‘Bad bank’ idea: Govt guarantee for ARC paper likely
TO ENSURE THAT the ‘bad bank’ mechanism proposed in the Budget takes off, the Finance Ministry is planning to provide a guarantee against security receipts to be issued by the Asset Reconstruction Company (ARC) to banks against the value of their bad assets being taken over.
The ARC, according to government officials, is likely to take over Rs 2-2.5 lakh crore of stressed assets that remain unresolved in around 70 large accounts. Stressed loan accounts of more than Rs 500 crore each are expected to be transferred to the new entity.
“Even though there will be no equity contribution by the government in the proposed ARC, the government will provide guarantee to ensure the success of this structure,” a senior government official said. The proposed ARC will provide banks 15 per cent cash and 85 per cent security receipts against the value of bad assets that will be taken over from the banks.
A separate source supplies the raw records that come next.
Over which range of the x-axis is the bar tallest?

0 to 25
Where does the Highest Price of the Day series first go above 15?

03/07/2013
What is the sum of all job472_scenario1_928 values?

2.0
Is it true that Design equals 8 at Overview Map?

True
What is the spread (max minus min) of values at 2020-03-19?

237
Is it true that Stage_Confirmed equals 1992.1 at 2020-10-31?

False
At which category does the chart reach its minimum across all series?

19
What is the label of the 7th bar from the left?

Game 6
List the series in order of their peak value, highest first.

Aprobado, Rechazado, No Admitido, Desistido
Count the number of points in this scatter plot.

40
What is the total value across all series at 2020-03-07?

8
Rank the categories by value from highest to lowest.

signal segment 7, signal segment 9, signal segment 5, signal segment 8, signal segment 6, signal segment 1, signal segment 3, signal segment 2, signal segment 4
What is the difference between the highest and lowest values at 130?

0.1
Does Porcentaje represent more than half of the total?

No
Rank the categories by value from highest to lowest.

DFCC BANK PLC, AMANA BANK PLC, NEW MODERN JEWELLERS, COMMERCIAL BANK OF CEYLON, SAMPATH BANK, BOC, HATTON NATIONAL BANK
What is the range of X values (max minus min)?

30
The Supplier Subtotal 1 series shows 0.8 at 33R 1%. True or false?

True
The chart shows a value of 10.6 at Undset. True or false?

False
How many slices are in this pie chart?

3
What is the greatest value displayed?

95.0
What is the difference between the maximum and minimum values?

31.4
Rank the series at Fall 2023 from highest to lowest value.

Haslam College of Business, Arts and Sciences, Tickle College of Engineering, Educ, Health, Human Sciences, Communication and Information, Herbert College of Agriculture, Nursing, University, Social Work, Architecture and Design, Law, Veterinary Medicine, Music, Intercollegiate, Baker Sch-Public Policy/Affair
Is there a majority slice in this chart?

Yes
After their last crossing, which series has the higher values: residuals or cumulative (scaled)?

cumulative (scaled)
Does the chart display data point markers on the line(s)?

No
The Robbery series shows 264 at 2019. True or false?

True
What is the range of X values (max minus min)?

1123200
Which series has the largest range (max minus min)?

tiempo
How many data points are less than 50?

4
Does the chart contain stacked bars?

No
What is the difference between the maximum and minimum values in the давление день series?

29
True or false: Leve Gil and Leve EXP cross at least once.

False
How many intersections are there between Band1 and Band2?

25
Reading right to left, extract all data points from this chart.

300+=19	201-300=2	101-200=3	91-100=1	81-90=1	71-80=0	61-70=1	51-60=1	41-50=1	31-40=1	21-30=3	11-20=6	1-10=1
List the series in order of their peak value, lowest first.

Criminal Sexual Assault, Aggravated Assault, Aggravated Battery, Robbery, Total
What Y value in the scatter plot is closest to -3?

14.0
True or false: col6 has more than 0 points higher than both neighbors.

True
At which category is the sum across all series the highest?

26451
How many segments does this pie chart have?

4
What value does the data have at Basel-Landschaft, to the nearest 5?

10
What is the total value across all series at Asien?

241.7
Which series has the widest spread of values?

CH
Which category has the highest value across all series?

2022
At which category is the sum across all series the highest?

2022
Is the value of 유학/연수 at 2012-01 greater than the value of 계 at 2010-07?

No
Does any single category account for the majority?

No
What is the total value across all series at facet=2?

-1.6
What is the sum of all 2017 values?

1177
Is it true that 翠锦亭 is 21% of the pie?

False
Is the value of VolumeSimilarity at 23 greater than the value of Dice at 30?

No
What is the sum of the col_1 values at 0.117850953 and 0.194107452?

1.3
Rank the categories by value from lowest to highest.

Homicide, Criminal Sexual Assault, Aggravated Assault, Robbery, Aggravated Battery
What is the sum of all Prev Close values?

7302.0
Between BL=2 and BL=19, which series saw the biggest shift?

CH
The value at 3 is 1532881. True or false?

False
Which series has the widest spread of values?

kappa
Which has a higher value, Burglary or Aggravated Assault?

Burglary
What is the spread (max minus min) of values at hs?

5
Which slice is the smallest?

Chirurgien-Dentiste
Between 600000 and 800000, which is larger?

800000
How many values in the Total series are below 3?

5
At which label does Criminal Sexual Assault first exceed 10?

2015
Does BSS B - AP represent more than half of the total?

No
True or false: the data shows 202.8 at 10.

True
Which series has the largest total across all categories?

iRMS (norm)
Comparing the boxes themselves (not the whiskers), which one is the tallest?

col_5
The ARC will be set up by state-owned and private sector banks, and there will be no equity contribution from the government. It will have an Asset Management Company (AMC) to manage and sell bad assets.
For the banks it will be a cash neutral kind of exercise, because for the capital they will contribute to the ARC, they will get some portion back as cash and rest as security receipts against transfer of the stressed assets, a source said.
“For security receipts, the regulator requires some kind of provisioning, for which the banks are asking the government to provide guarantee that the RBI (Reserve Bank of India) requires. For the 85 per cent SRs portion, banks need provisioning of around 15 per cent. Banks are seeking sovereign guarantee for that, which we will provide as we go forward. We are going to give a sovereign backing to support the banks,” the official said.
If the government guarantees the security receipts issued by the ARC, then banks can transfer stressed assets to the proposed entity without having to make additional provisions. The RBI’s 2016 guidelines require banks to make provisions for assets assigned to ARCs.
Of the existing ARCs, only 3-4 are adequately capitalised, while more-than-dozen are thinly capitalised, necessitating the need to set up a new structure to resolve stressed assets urgently. The transfer of stressed assets to the ARC will happen at net book value, which is the value of assets minus provisioning done by banks against these assets. This structure will reduce the load of stressed assets on the bank balance sheet and look to resolve the bad debt in a market-led way.
With most banks expected to be on board this company, the resolution is expected to be faster. Since most commercial loans are granted by a group of 8-10 banks, under the existing resolution mechanism some banks would typically oppose the resolution due to differences, which slowed the resolution process. The proposed structure is expected to resolve this.